* JOB: Set down, word for word, everything from the beginning of the data down to the line containing "modalități noi și". Leave the pictures out.

* SUPPLIED RECORDS:
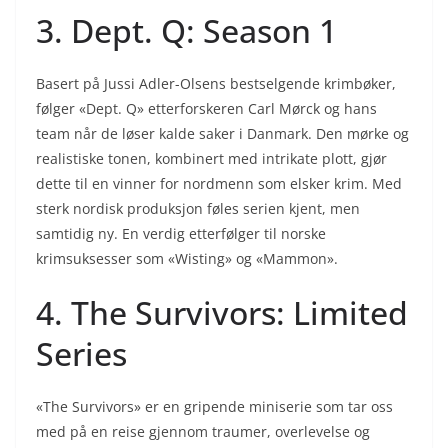
3. Dept. Q: Season 1
Basert på Jussi Adler-Olsens bestselgende krimbøker,
følger «Dept. Q» etterforskeren Carl Mørck og hans
team når de løser kalde saker i Danmark. Den mørke og
realistiske tonen, kombinert med intrikate plott, gjør
dette til en vinner for nordmenn som elsker krim. Med
sterk nordisk produksjon føles serien kjent, men
samtidig ny. En verdig etterfølger til norske
krimsuksesser som «Wisting» og «Mammon».
4. The Survivors: Limited
Series
«The Survivors» er en gripende miniserie som tar oss
med på en reise gjennom traumer, overlevelse og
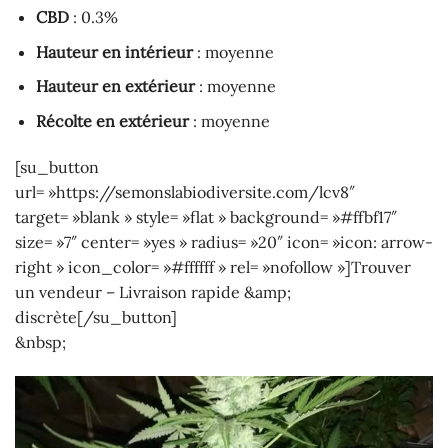
CBD
: 0.3%
Hauteur en intérieur
: moyenne
Hauteur en extérieur
: moyenne
Récolte en extérieur
: moyenne
[su_button
url= »https://semonslabiodiversite.com/lcv8″
target= »blank » style= »flat » background= »#ffbf17″
size= »7″ center= »yes » radius= »20″ icon= »icon: arrow-
right » icon_color= »#ffffff » rel= »nofollow »]Trouver
un vendeur – Livraison rapide &amp;
discrète[/su_button]
&nbsp;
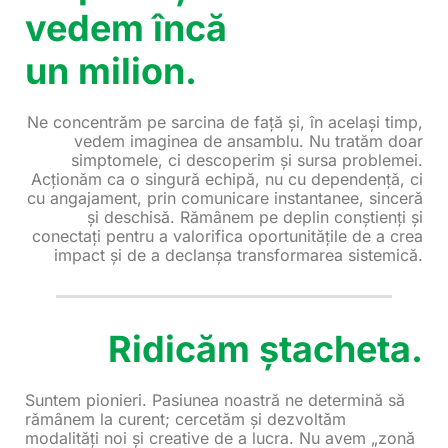
vedem încă
un milion.
Ne concentrăm pe sarcina de față și, în același timp,
vedem imaginea de ansamblu. Nu tratăm doar
simptomele, ci descoperim și sursa problemei.
Acționăm ca o singură echipă, nu cu dependență, ci
cu angajament, prin comunicare instantanee, sinceră
și deschisă. Rămânem pe deplin conștienți și
conectați pentru a valorifica oportunitățile de a crea
impact și de a declanșa transformarea sistemică.
Ridicăm ștacheta.
Suntem pionieri. Pasiunea noastră ne determină să
rămânem la curent; cercetăm și dezvoltăm
modalități noi și creative de a lucra. Nu avem „zonă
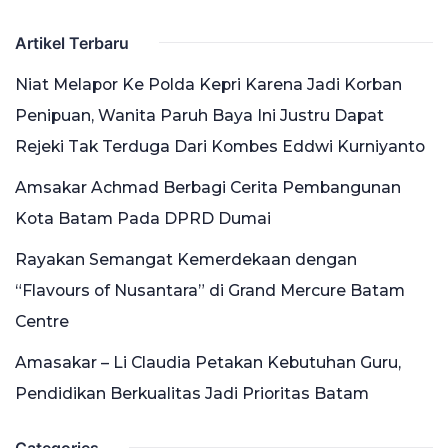
Artikel Terbaru
Niat Melapor Ke Polda Kepri Karena Jadi Korban
Penipuan, Wanita Paruh Baya Ini Justru Dapat
Rejeki Tak Terduga Dari Kombes Eddwi Kurniyanto
Amsakar Achmad Berbagi Cerita Pembangunan
Kota Batam Pada DPRD Dumai
Rayakan Semangat Kemerdekaan dengan
“Flavours of Nusantara” di Grand Mercure Batam
Centre
Amasakar – Li Claudia Petakan Kebutuhan Guru,
Pendidikan Berkualitas Jadi Prioritas Batam
Categories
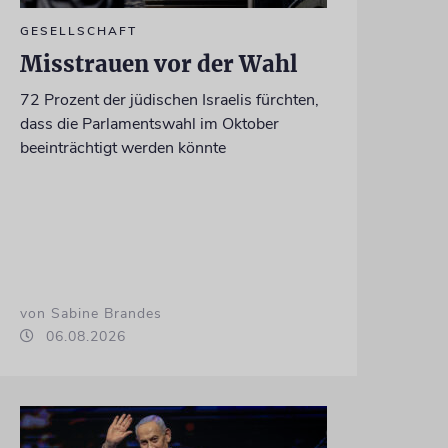
GESELLSCHAFT
Misstrauen vor der Wahl
72 Prozent der jüdischen Israelis fürchten,
dass die Parlamentswahl im Oktober
beeinträchtigt werden könnte
von Sabine Brandes
06.08.2026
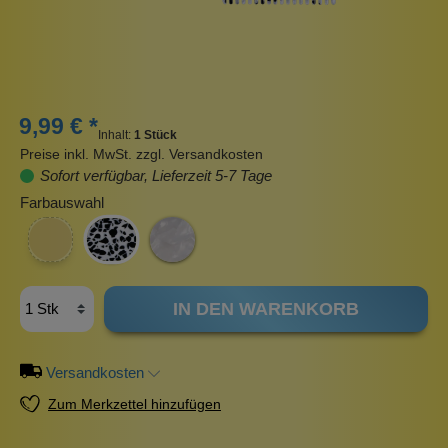
9,99 € *
Inhalt:
1 Stück
Preise inkl. MwSt. zzgl. Versandkosten
Sofort verfügbar, Lieferzeit 5-7 Tage
Farbauswahl
IN DEN WARENKORB
Versandkosten
Zum Merkzettel hinzufügen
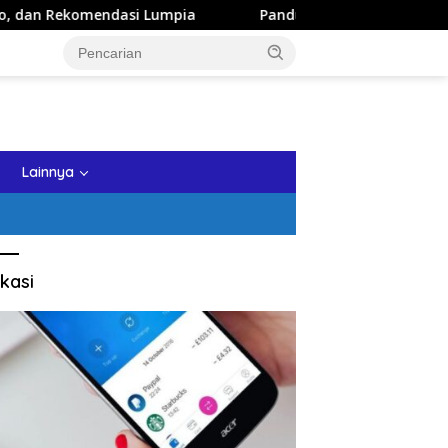
umpia
Panduan Wisata Keluarga ke Kota Batu: Itinerary
tutup
Lainnya
kasi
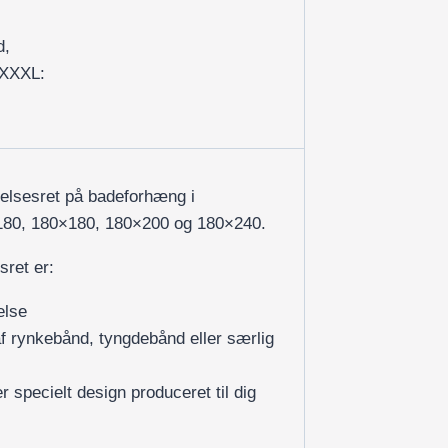
d,
/XXXL:
delsesret på badeforhæng i
×180, 180×180, 180×200 og 180×240.
sret er:
else
af rynkebånd, tyngdebånd eller særlig
r specielt design produceret til dig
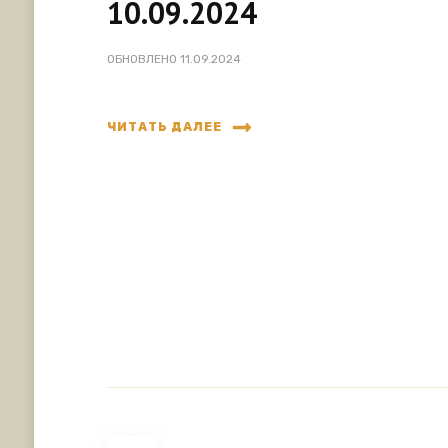
10.09.2024
ОБНОВЛЕНО
11.09.2024
ЧИТАТЬ ДАЛЕЕ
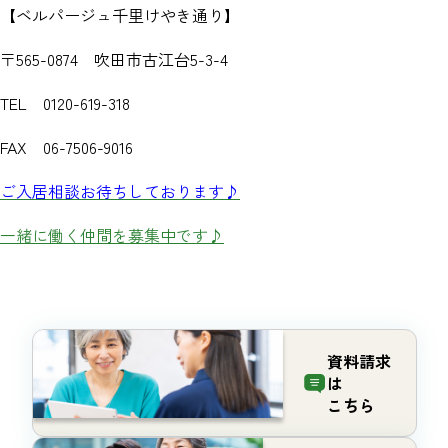
【ベルパージュ千里けやき通り】
〒565-0874 吹田市古江台5-3-4
TEL 0120-619-318
FAX 06-7506-9016
ご入居相談お待ちしております♪
一緒に働く仲間を募集中です♪
資料請求
は
こちら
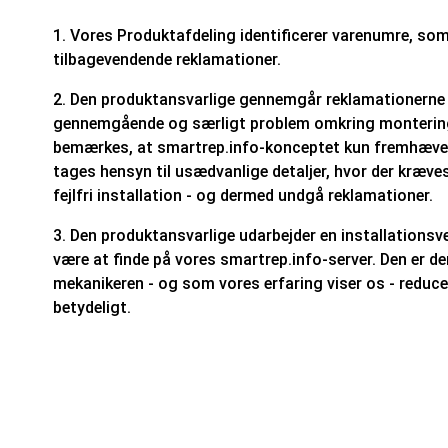
1.
Vores Produktafdeling identificerer varenumre, so
tilbagevendende reklamationer.
2.
Den produktansvarlige gennemgår reklamationerne f
gennemgående og særligt problem omkring montering 
bemærkes, at smartrep.info-konceptet kun fremhæver 
tages hensyn til usædvanlige detaljer, hvor der kræves
fejlfri installation - og dermed undgå reklamationer.
3.
Den produktansvarlige udarbejder en installationsve
være at finde på vores smartrep.info-server. Den er der
mekanikeren - og som vores erfaring viser os - reduce
betydeligt.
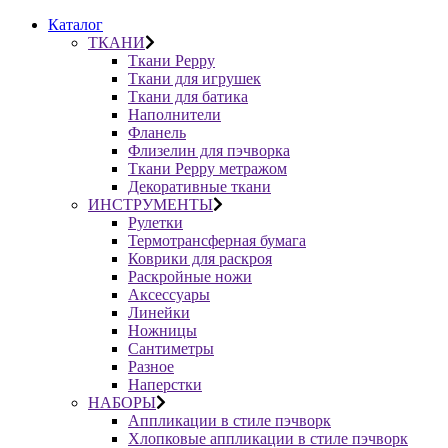
Каталог
ТКАНИ
Ткани Peppy
Ткани для игрушек
Ткани для батика
Наполнители
Фланель
Флизелин для пэчворка
Ткани Peppy метражом
Декоративные ткани
ИНСТРУМЕНТЫ
Рулетки
Термотрансферная бумага
Коврики для раскроя
Раскройные ножи
Аксессуары
Линейки
Ножницы
Сантиметры
Разное
Наперстки
НАБОРЫ
Аппликации в стиле пэчворк
Хлопковые аппликации в стиле пэчворк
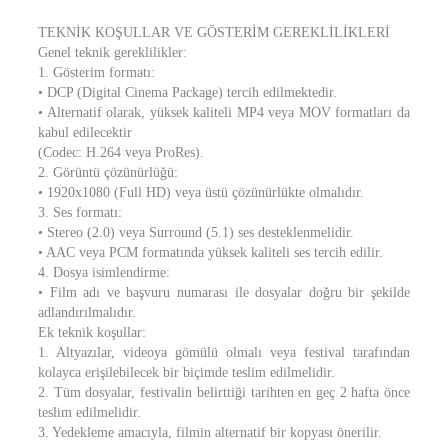
TEKNİK KOŞULLAR VE GÖSTERİM GEREKLİLİKLERİ
Genel teknik gereklilikler:
1. Gösterim formatı:
• DCP (Digital Cinema Package) tercih edilmektedir.
• Alternatif olarak, yüksek kaliteli MP4 veya MOV formatları da
kabul edilecektir
(Codec: H.264 veya ProRes).
2. Görüntü çözünürlüğü:
• 1920x1080 (Full HD) veya üstü çözünürlükte olmalıdır.
3. Ses formatı:
• Stereo (2.0) veya Surround (5.1) ses desteklenmelidir.
• AAC veya PCM formatında yüksek kaliteli ses tercih edilir.
4. Dosya isimlendirme:
• Film adı ve başvuru numarası ile dosyalar doğru bir şekilde
adlandırılmalıdır.
Ek teknik koşullar:
1. Altyazılar, videoya gömülü olmalı veya festival tarafından
kolayca erişilebilecek bir biçimde teslim edilmelidir.
2. Tüm dosyalar, festivalin belirttiği tarihten en geç 2 hafta önce
teslim edilmelidir.
3. Yedekleme amacıyla, filmin alternatif bir kopyası önerilir.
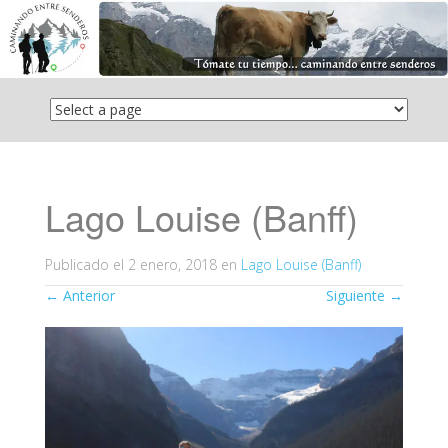
Saltar
el
contenido
Lago Louise (Banff)
Publicado el
2 enero, 2018
en
Lago Louise (Banff)
←
Anterior
Siguiente
→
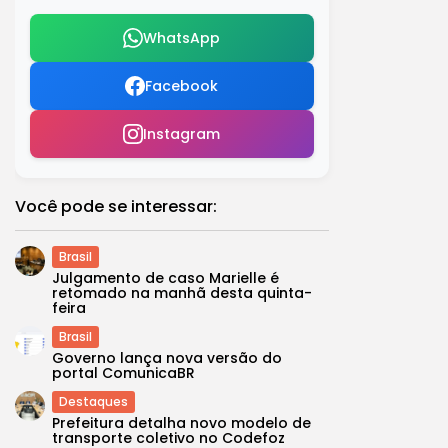
WhatsApp
Facebook
Instagram
Você pode se interessar:
Brasil
Julgamento de caso Marielle é
retomado na manhã desta quinta-
feira
Brasil
Governo lança nova versão do
portal ComunicaBR
Destaques
Prefeitura detalha novo modelo de
transporte coletivo no Codefoz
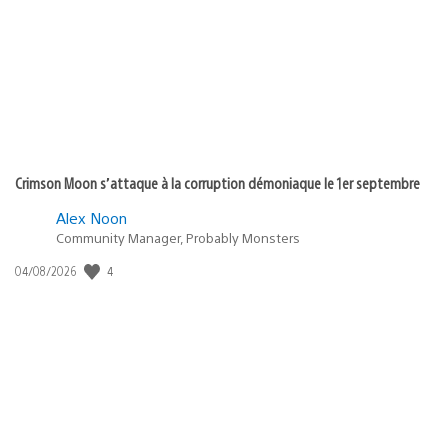
publication
:
Crimson Moon s’attaque à la corruption démoniaque le 1er septembre
Alex Noon
Community Manager, Probably Monsters
4
Date
04/08/2026
de
publication
:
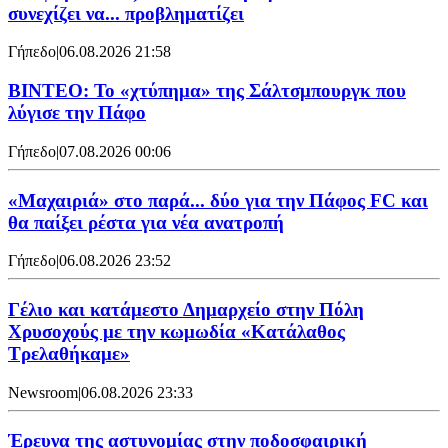
συνεχίζει να... προβληματίζει
Γήπεδο
|
06.08.2026 21:58
ΒΙΝΤΕΟ: Το «χτύπημα» της Σάλτσμπουργκ που
λύγισε την Πάφο
Γήπεδο
|
07.08.2026 00:06
«Μαχαιριά» στο παρά... δύο για την Πάφος FC και
θα παίξει ρέστα για νέα ανατροπή
Γήπεδο
|
06.08.2026 23:52
Γέλιο και κατάμεστο Δημαρχείο στην Πόλη
Χρυσοχούς με την κωμωδία «Κατάλαθος
Τρελαθήκαμε»
Newsroom
|
06.08.2026 23:33
Έρευνα της αστυνομίας στην ποδοσφαιρική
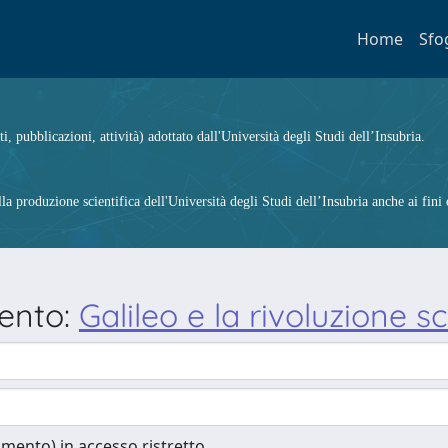
Home
Sfo
ti, pubblicazioni, attività) adottato dall'Università degli Studi dell’Insubria.
 produzione scientifica dell'Università degli Studi dell’Insubria anche ai fini d
mento:
Galileo e la rivoluzione sc
cumento) in accesso ristretto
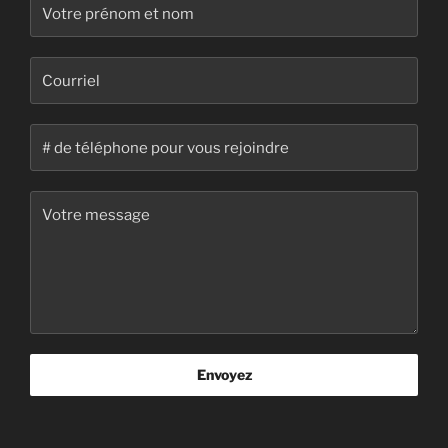
Envoyez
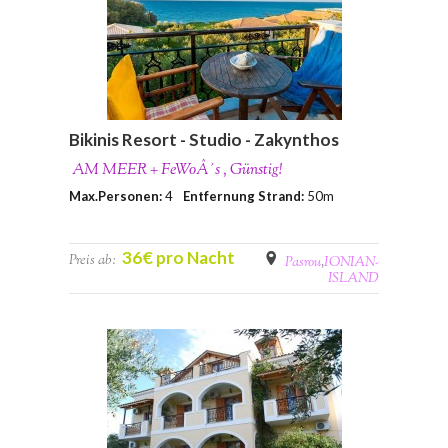
Bikinis Resort - Studio - Zakynthos
AM MEER + FeWoÂ´s , Günstig!
Max.Personen:
4
Entfernung Strand:
50m
36€ pro Nacht
Preis ab:
Pasrou
,
IONIAN-
ISLAND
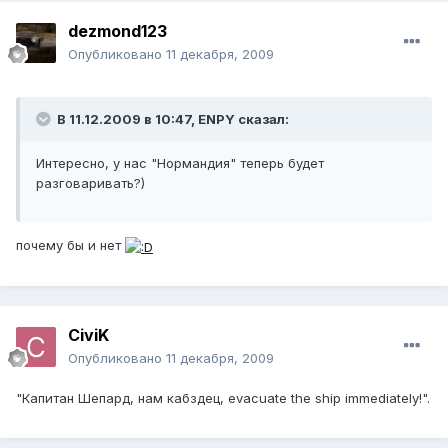
dezmond123
Опубликовано
11 декабря, 2009
В 11.12.2009 в 10:47, ENPY сказал:
Интересно, у нас "Нормандия" теперь будет
разговаривать?)
почему бы и нет
CiviK
Опубликовано
11 декабря, 2009
"Капитан Шепард, нам кабздец, evacuate the ship immediately!".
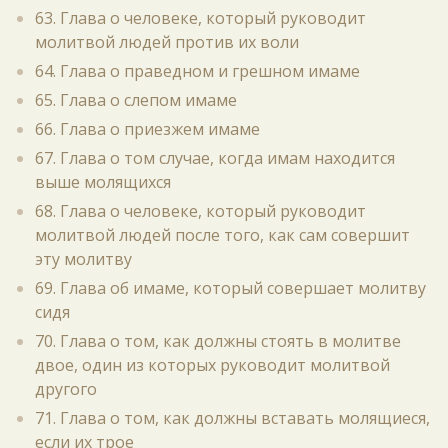
63. Глава о человеке, который руководит
молитвой людей против их воли
64. Глава о праведном и грешном имаме
65. Глава о слепом имаме
66. Глава о приезжем имаме
67. Глава о том случае, когда имам находится
выше молящихся
68. Глава о человеке, который руководит
молитвой людей после того, как сам совершит
эту молитву
69. Глава об имаме, который совершает молитву
сидя
70. Глава о том, как должны стоять в молитве
двое, один из которых руководит молитвой
другого
71. Глава о том, как должны вставать молящиеся,
если их трое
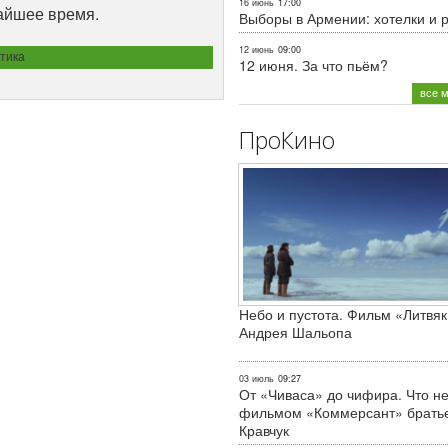
16 июнь
17:00
жайшее время.
Выборы в Армении: хотелки и 
12 июнь
09:00
тика
12 июня. За что пьём?
все 
ПроКино
Небо и пустота. Фильм «Литвяк
Андрея Шальопа
03 июль
09:27
От «Чиваса» до чифира. Что не
фильмом «Коммерсант» брать
Кравчук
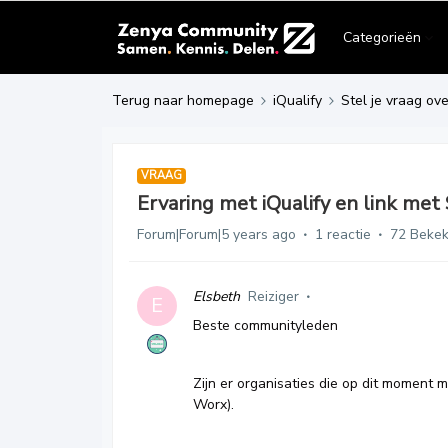
Categorieën
Terug naar homepage
iQualify
Stel je vraag ove
VRAAG
Ervaring met iQualify en link me
Forum|Forum|5 years ago
1 reactie
72 Beke
Elsbeth
Reiziger
E
Beste communityleden
Zijn er organisaties die op dit moment
Worx).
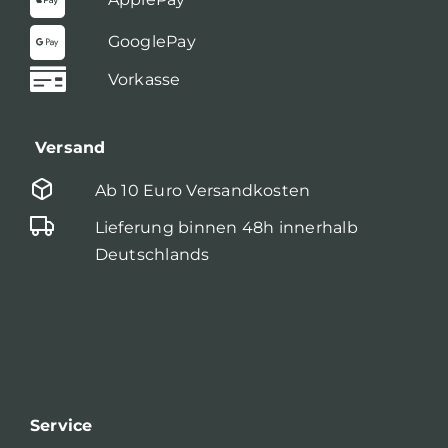
GooglePay
Vorkasse
Versand
Ab 10 Euro Versandkosten
Lieferung binnen 48h innerhalb
Deutschlands
Service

* ANSWER AREA:
3. Dept. Q: Season 1
Basert på Jussi Adler-Olsens bestselgende krimbøker,
følger «Dept. Q» etterforskeren Carl Mørck og hans
team når de løser kalde saker i Danmark. Den mørke og
realistiske tonen, kombinert med intrikate plott, gjør
dette til en vinner for nordmenn som elsker krim. Med
sterk nordisk produksjon føles serien kjent, men
samtidig ny. En verdig etterfølger til norske
krimsuksesser som «Wisting» og «Mammon».
4. The Survivors: Limited
Series
«The Survivors» er en gripende miniserie som tar oss
med på en reise gjennom traumer, overlevelse og
CBD
: 0.3%
Hauteur en intérieur
: moyenne
Hauteur en extérieur
: moyenne
Récolte en extérieur
: moyenne
[su_button
url= »https://semonslabiodiversite.com/lcv8″
target= »blank » style= »flat » background= »#ffbf17″
size= »7″ center= »yes » radius= »20″ icon= »icon: arrow-
right » icon_color= »#ffffff » rel= »nofollow »]Trouver
un vendeur – Livraison rapide &amp;
discrète[/su_button]
&nbsp;
vedem încă
un milion.
Ne concentrăm pe sarcina de față și, în același timp,
vedem imaginea de ansamblu. Nu tratăm doar
simptomele, ci descoperim și sursa problemei.
Acționăm ca o singură echipă, nu cu dependență, ci
cu angajament, prin comunicare instantanee, sinceră
și deschisă. Rămânem pe deplin conștienți și
conectați pentru a valorifica oportunitățile de a crea
impact și de a declanșa transformarea sistemică.
Ridicăm ștacheta.
Suntem pionieri. Pasiunea noastră ne determină să
rămânem la curent; cercetăm și dezvoltăm
modalități noi și creative de a lucra. Nu avem „zonă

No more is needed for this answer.